| Aim of the exercise |
Search for the word "OptimizePromptResponseTypeDef" in the entries. Each line that holds it should be copied.

| Task data |
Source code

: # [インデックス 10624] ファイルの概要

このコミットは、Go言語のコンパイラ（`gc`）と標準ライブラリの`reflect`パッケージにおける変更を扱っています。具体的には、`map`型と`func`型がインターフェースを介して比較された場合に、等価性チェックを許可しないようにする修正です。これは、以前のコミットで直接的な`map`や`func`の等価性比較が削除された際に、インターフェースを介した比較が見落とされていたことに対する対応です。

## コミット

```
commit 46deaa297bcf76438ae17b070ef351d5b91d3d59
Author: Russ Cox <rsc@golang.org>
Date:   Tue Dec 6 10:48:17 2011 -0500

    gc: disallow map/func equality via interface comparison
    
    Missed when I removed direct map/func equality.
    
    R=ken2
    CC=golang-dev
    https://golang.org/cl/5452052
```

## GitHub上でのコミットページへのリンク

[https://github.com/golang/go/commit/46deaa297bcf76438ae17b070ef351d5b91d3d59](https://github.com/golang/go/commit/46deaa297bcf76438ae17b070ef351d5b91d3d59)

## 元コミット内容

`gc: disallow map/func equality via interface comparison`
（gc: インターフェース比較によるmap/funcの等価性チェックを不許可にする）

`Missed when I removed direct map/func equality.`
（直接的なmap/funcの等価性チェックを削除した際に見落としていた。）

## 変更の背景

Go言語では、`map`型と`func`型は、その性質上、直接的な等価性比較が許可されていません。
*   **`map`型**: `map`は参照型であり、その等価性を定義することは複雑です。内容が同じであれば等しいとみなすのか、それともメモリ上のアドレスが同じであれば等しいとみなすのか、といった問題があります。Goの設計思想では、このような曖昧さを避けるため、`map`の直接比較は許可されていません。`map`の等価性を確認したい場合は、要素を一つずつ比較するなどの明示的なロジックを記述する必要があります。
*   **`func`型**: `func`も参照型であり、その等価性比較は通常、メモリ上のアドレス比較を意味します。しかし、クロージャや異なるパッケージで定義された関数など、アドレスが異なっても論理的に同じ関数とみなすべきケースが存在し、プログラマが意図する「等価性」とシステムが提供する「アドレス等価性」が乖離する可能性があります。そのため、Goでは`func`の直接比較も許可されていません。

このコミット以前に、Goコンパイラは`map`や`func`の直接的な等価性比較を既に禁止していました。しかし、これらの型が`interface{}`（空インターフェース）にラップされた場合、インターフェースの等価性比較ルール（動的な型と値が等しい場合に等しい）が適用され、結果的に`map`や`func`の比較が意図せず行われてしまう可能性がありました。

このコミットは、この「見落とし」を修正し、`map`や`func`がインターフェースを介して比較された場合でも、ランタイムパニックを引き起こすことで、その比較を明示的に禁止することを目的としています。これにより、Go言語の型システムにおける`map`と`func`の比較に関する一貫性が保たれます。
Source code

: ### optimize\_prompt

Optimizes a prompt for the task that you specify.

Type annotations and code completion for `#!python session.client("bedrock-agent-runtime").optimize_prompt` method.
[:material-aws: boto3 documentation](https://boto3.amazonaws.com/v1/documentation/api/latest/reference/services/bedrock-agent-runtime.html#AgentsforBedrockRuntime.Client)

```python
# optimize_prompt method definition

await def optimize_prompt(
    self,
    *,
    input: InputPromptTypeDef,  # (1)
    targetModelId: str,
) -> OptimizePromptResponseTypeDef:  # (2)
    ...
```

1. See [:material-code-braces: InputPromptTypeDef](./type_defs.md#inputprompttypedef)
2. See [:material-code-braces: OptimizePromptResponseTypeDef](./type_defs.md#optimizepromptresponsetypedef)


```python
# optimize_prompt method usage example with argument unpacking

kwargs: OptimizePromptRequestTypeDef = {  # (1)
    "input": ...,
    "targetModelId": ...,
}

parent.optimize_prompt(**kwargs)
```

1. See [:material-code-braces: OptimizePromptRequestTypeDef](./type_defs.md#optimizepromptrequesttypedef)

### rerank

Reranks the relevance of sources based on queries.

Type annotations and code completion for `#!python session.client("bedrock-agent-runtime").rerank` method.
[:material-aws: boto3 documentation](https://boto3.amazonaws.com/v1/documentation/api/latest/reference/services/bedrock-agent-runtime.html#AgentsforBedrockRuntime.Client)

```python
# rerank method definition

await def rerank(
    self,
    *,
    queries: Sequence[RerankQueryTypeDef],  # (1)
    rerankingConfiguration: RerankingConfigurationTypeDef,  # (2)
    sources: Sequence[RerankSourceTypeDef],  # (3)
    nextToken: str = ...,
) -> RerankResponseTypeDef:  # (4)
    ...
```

| Output |
) -> OptimizePromptResponseTypeDef:  # (2)
2. See [:material-code-braces: OptimizePromptResponseTypeDef](./type_defs.md#optimizepromptresponsetypedef)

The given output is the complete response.